Конец большого дома - [10]

Шрифт
Интервал

— Нет, как огненная тайга, — засмеялась Идари.

— А-я-я, Калпе, как ты складно и быстро говоришь по-русски, — похвалила Дярикта. — В нашем доме ты один так бойко умеешь разговаривать с русскими.

— Не хвали, второй брат, твой муж, лучше меня говорит, — ответил Калпе.

Ветер, дувший с утра с низовьев Амура, круто переменился: не определишь, то ли низовой, то ли верховой. Калпе развернул парус, закрепил его, и лодка устремилась по озеру, хлопая о волны плоским днищем. Ойта на ходу вырывал широкие, лоснившиеся на солнце листья кувшинок, связывал вместе их длинные стебли, и вскоре за лодкой летел, перепрыгивая с волны на волну, караван зеленых судов.

Солнце еще висело высоко над возвышавшейся на западе грядой белошапочных гольцов, когда лодка пристала возле устья небольшой, но стремительной горной речки. Мужчины помогли женщинам поставить берестяную летнюю юрту — хо-маран, поели вместе с ними и выехали вверх по узкой речушке.

— Калпе, сети не забудь поставить, иначе голодные останетесь, — сказал, прощаясь, Полокто. — Да дров не жалей, когда будешь парить бересту. Не спеши, хорошо отпаривай.

— Ты за всем смотри, ты же один мужчина, — сказал Дяпа.

— Если боишься за жену, останься, — рассердился Калпе. — Спи здесь да бересту парь, а я поеду за тебя.
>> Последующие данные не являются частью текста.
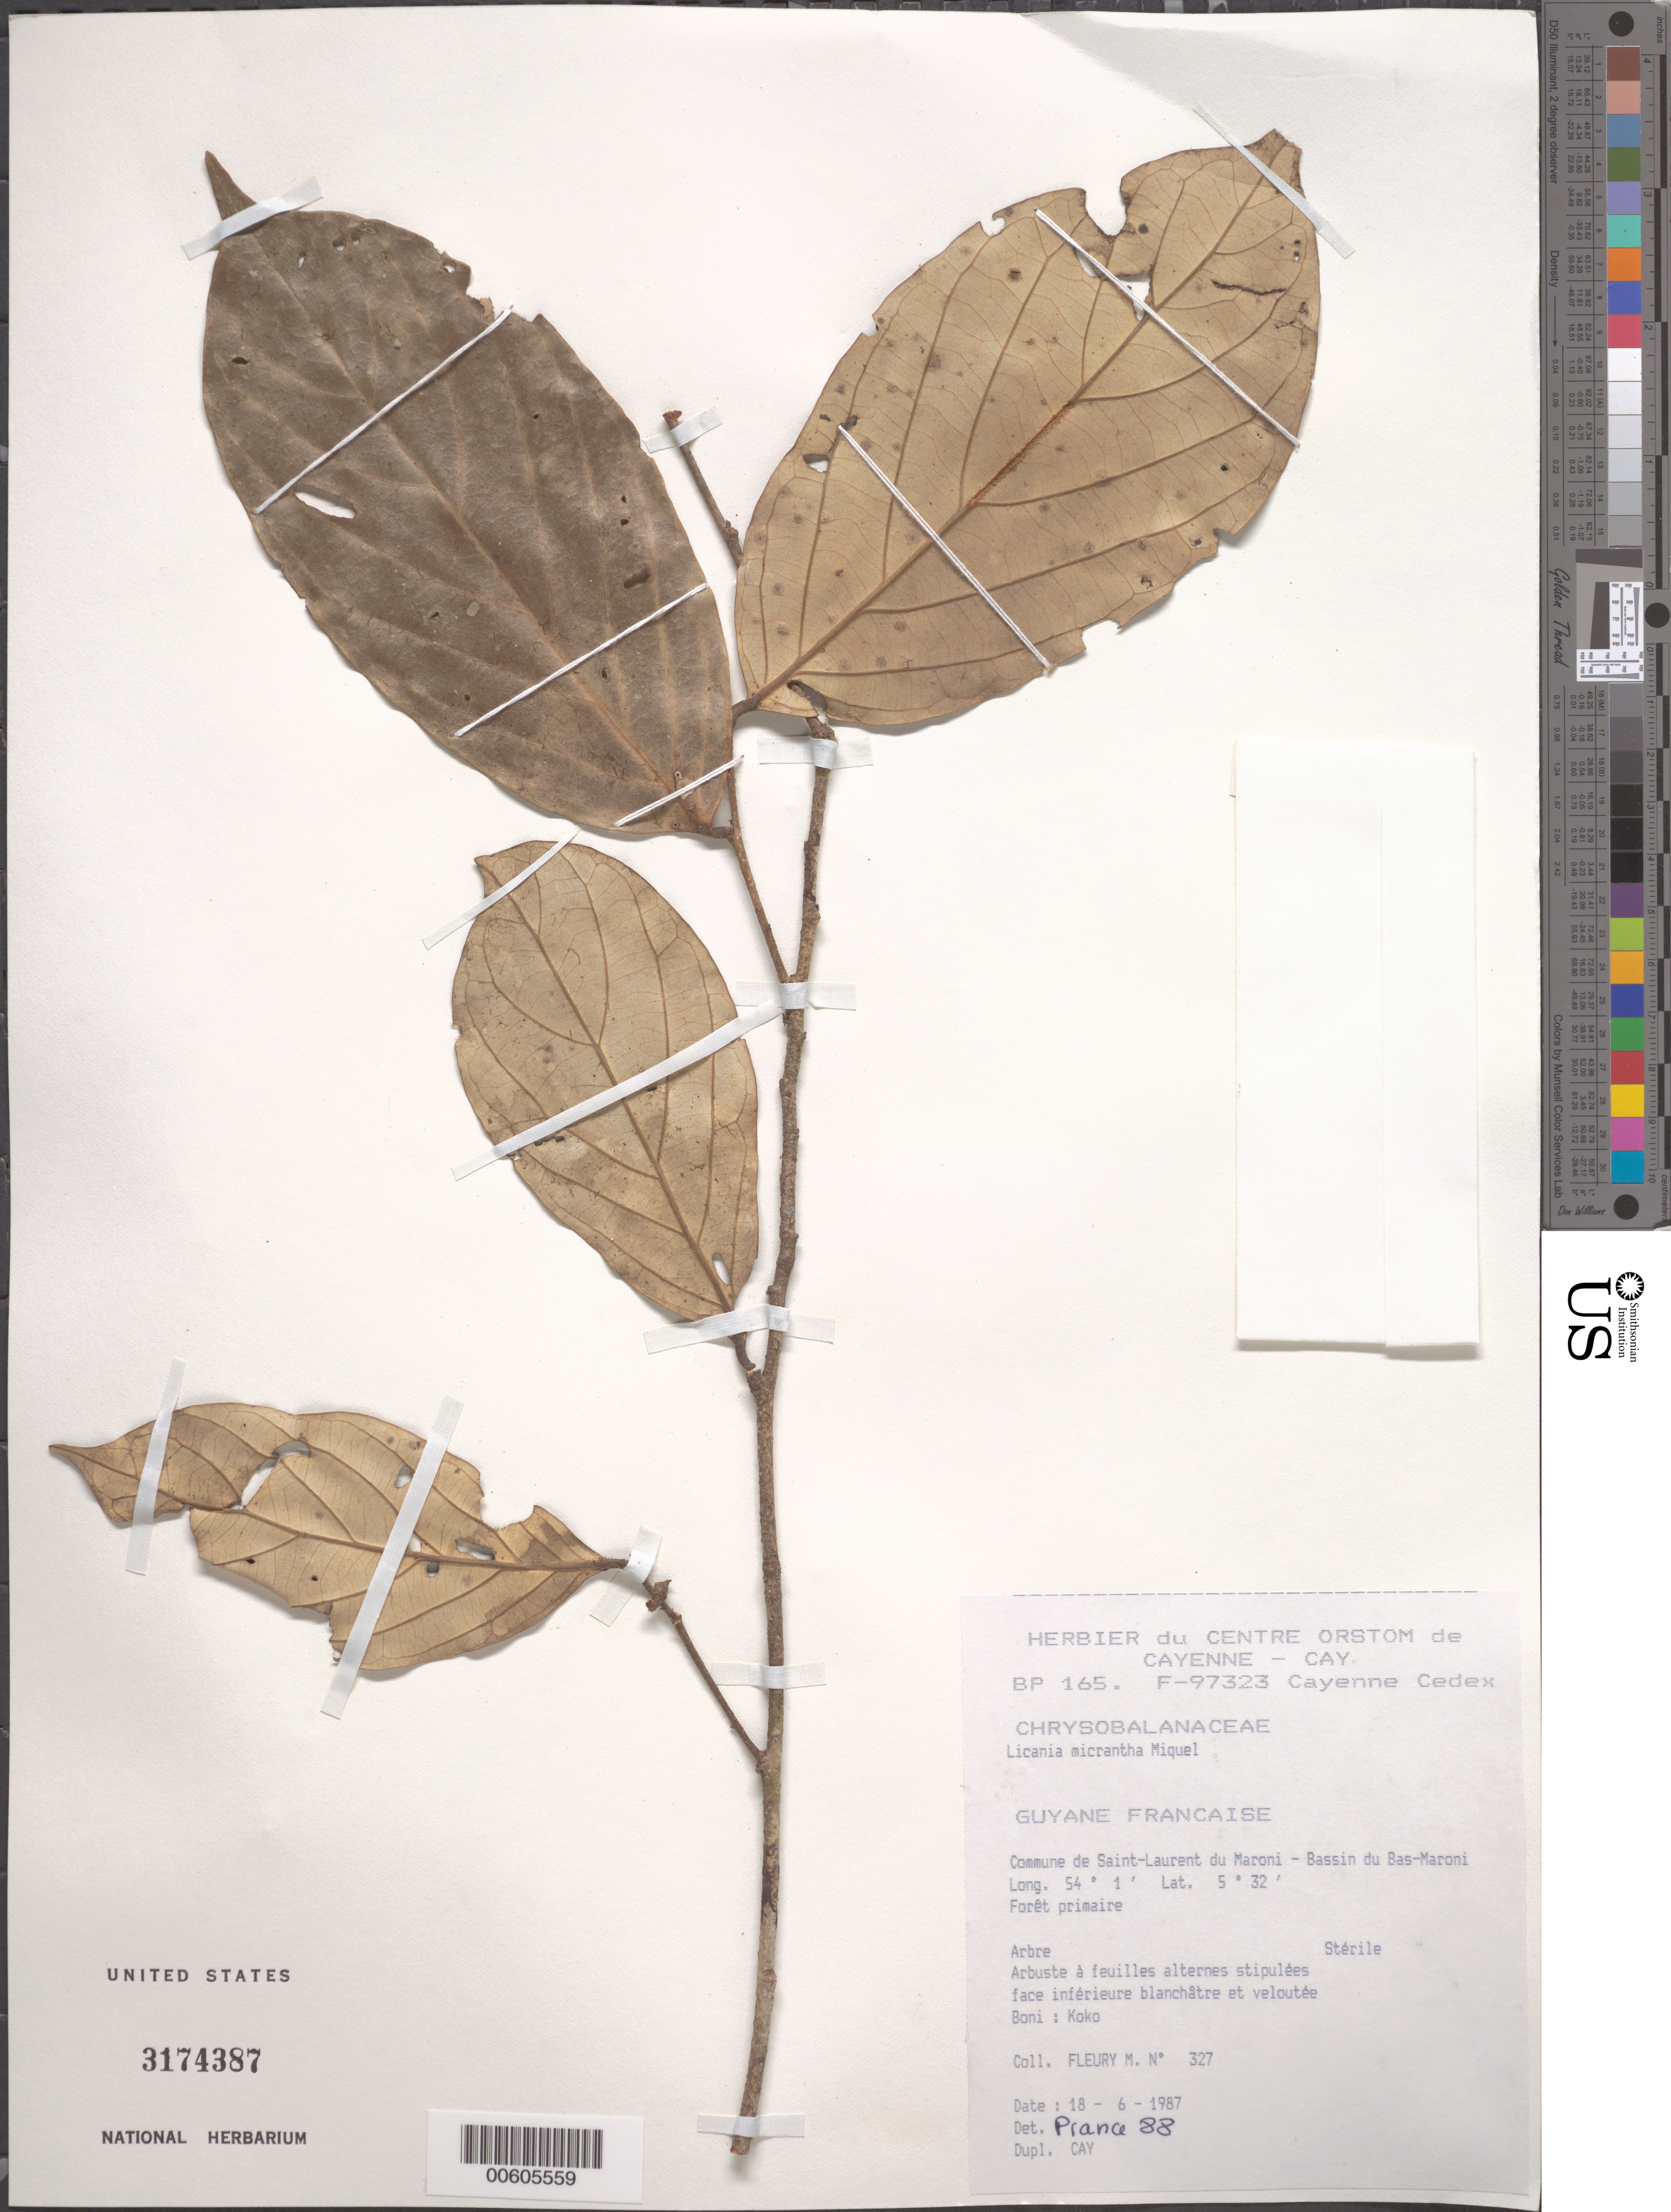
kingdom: Plantae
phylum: Tracheophyta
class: Magnoliopsida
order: Malpighiales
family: Chrysobalanaceae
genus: Licania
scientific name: Licania micrantha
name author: Miq.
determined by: Prance, G. T.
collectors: M. Fleury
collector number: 327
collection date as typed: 18-Jun-87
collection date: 1987-06-18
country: French Guiana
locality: Commune de Saint-Laurent du Maroni, Bassin du Bas-Maroni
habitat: Foret primaire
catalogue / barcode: US 3174387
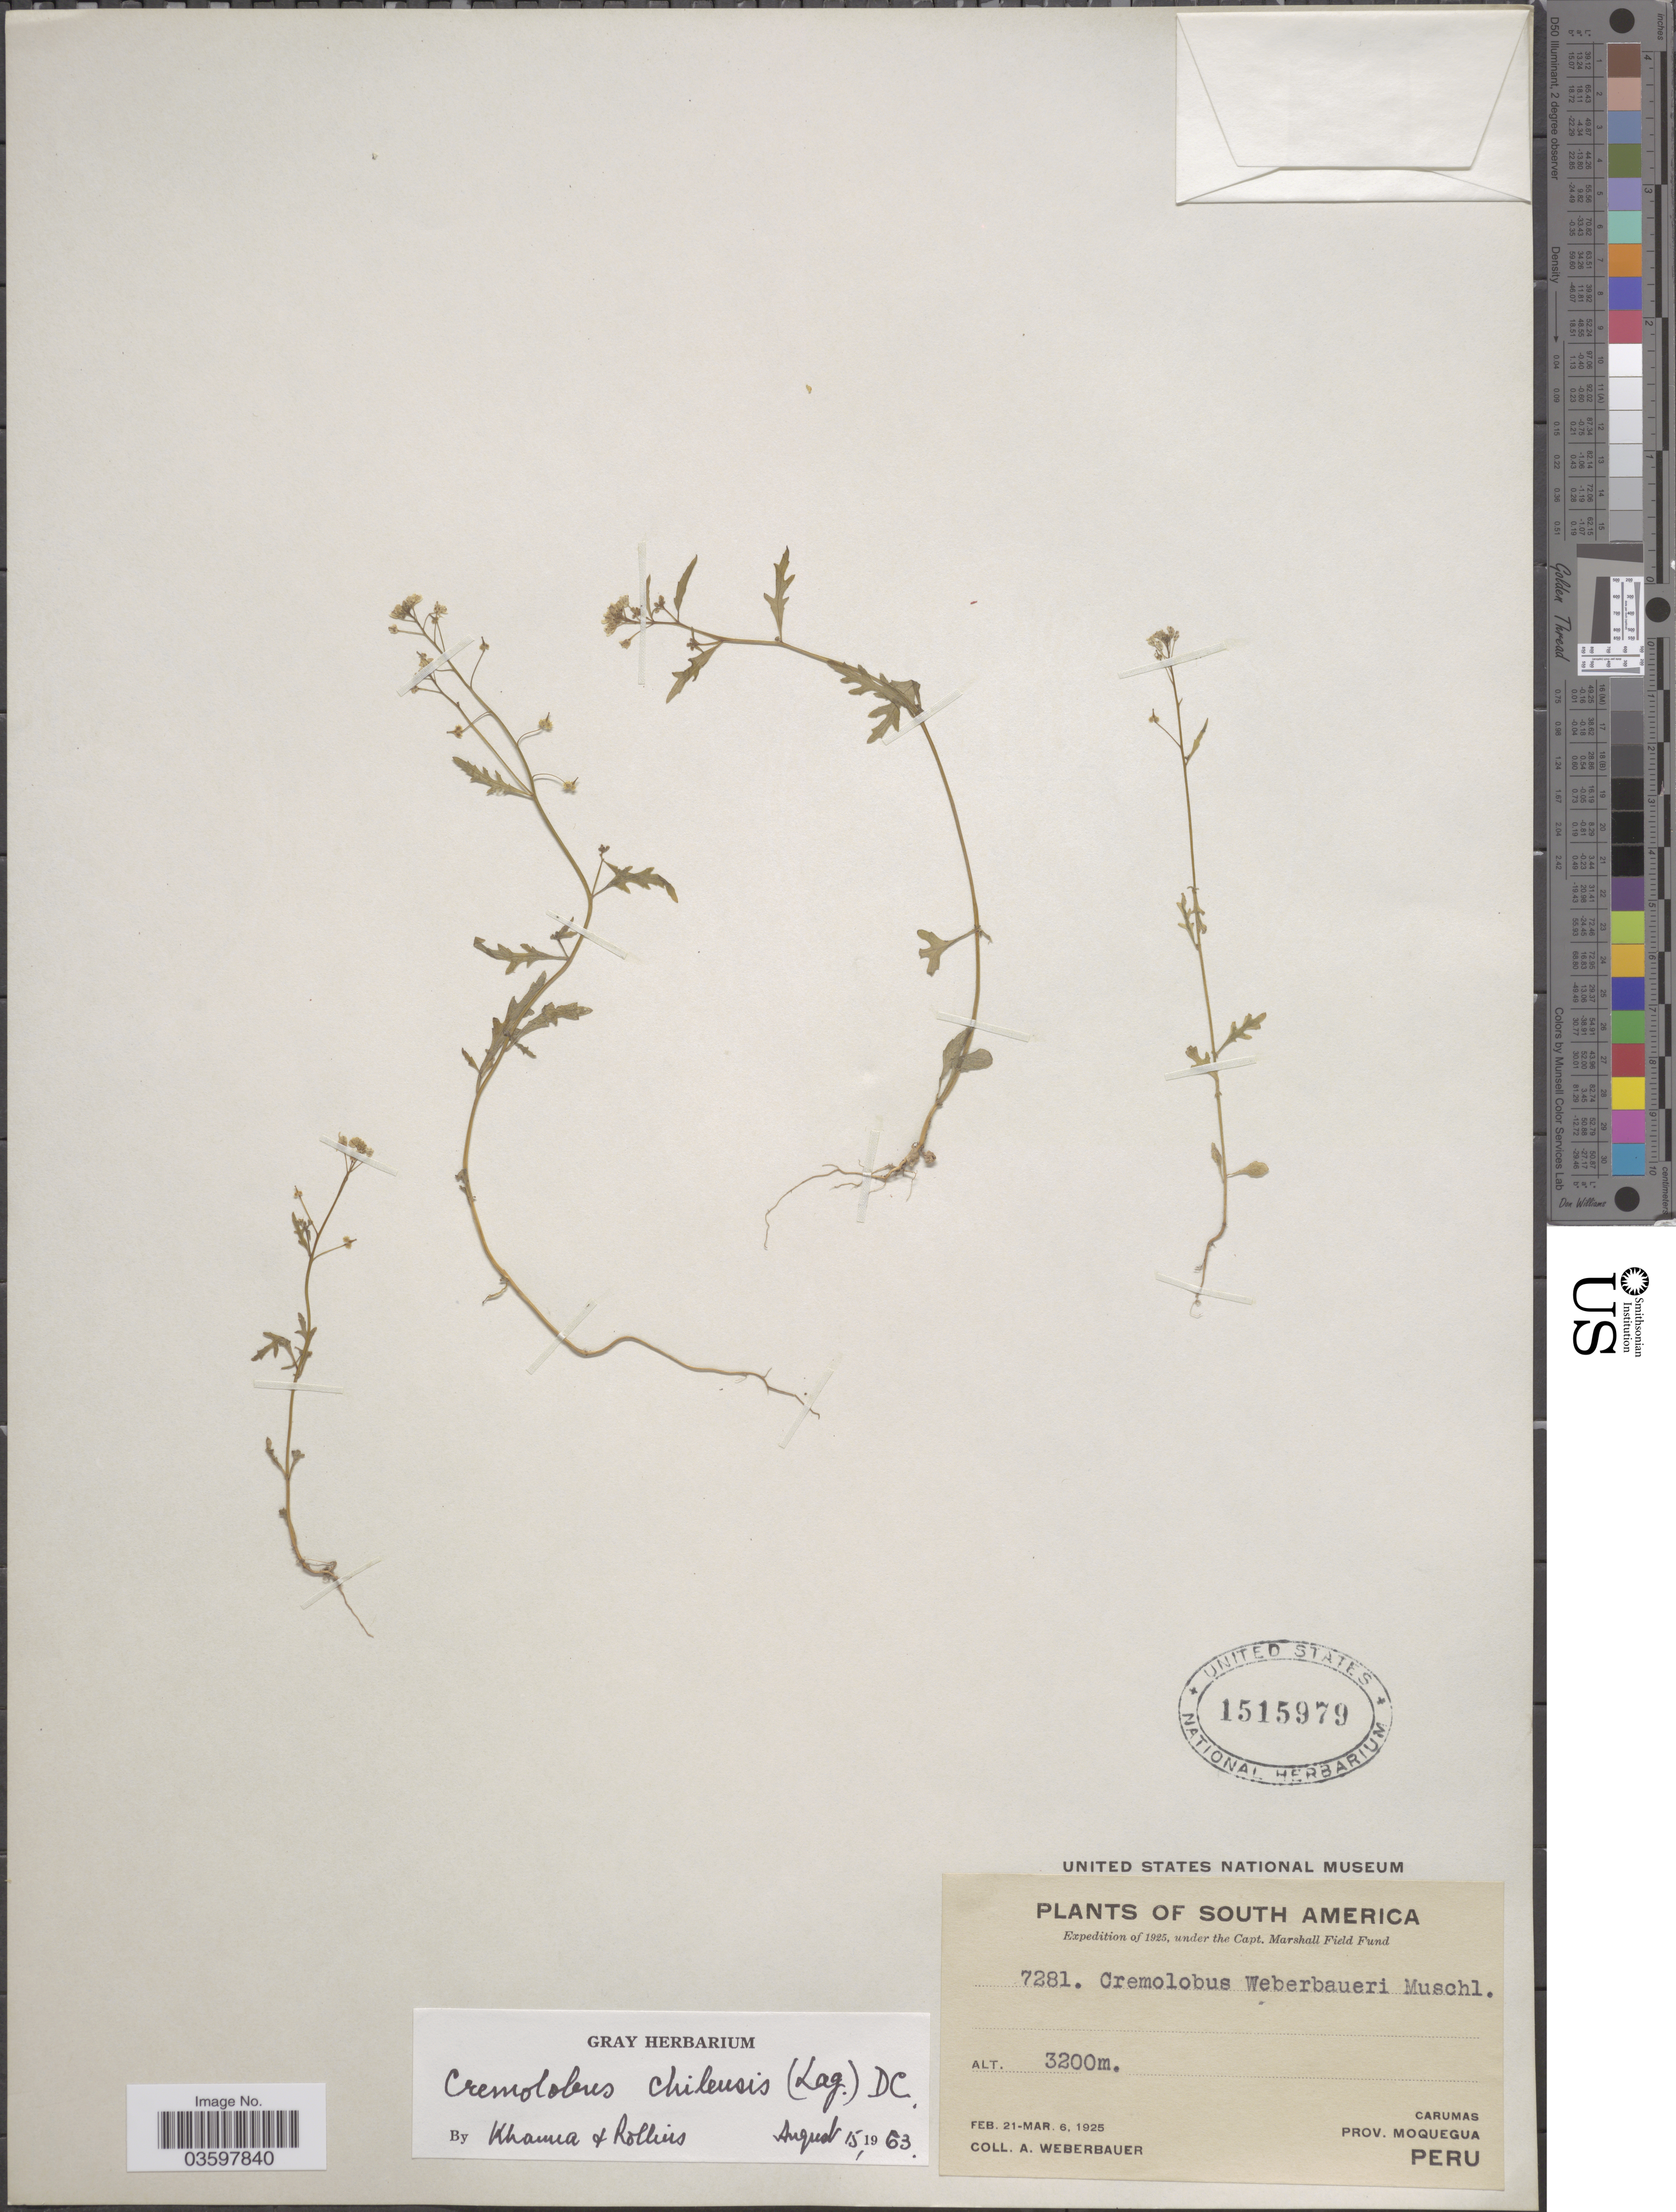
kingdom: Plantae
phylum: Tracheophyta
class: Magnoliopsida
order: Brassicales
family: Brassicaceae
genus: Cremolobus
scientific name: Cremolobus chilensis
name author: (Lag.) DC.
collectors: A. Weberbauer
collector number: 7281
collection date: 1925-02-21/1925-03-06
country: Peru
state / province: Moquegua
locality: Carumas.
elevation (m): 3200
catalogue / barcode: US 1515979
Один Пиапон не промолвил ни слова. Оморочка его из бересты, легкая, прочная, с веселой песней разрезала несущуюся навстречу воду. Второй год верно служит ему оморочка, на ней он плавал по озерам, протокам, по широкому Амуру, привозил на ней убитых лосей, изюбрей, косуль, но ни в одном месте не лопнула прочная береста, не разошлись швы и не дали течи. Хороша берестяная оморочка, но Пиапон все чаще и чаще возвращается к мысли завести деревянную, сбитую из досок. Еще ни у кого из нанай на Амуре нет деревянной оморочки, но Пиапон думает, она будет не хуже берестяной, более остойчивой, чтобы могла поднять одного среднего лося. Если не нынче, то в следующем году надо попытаться достать у русских доски и сколотить оморочку.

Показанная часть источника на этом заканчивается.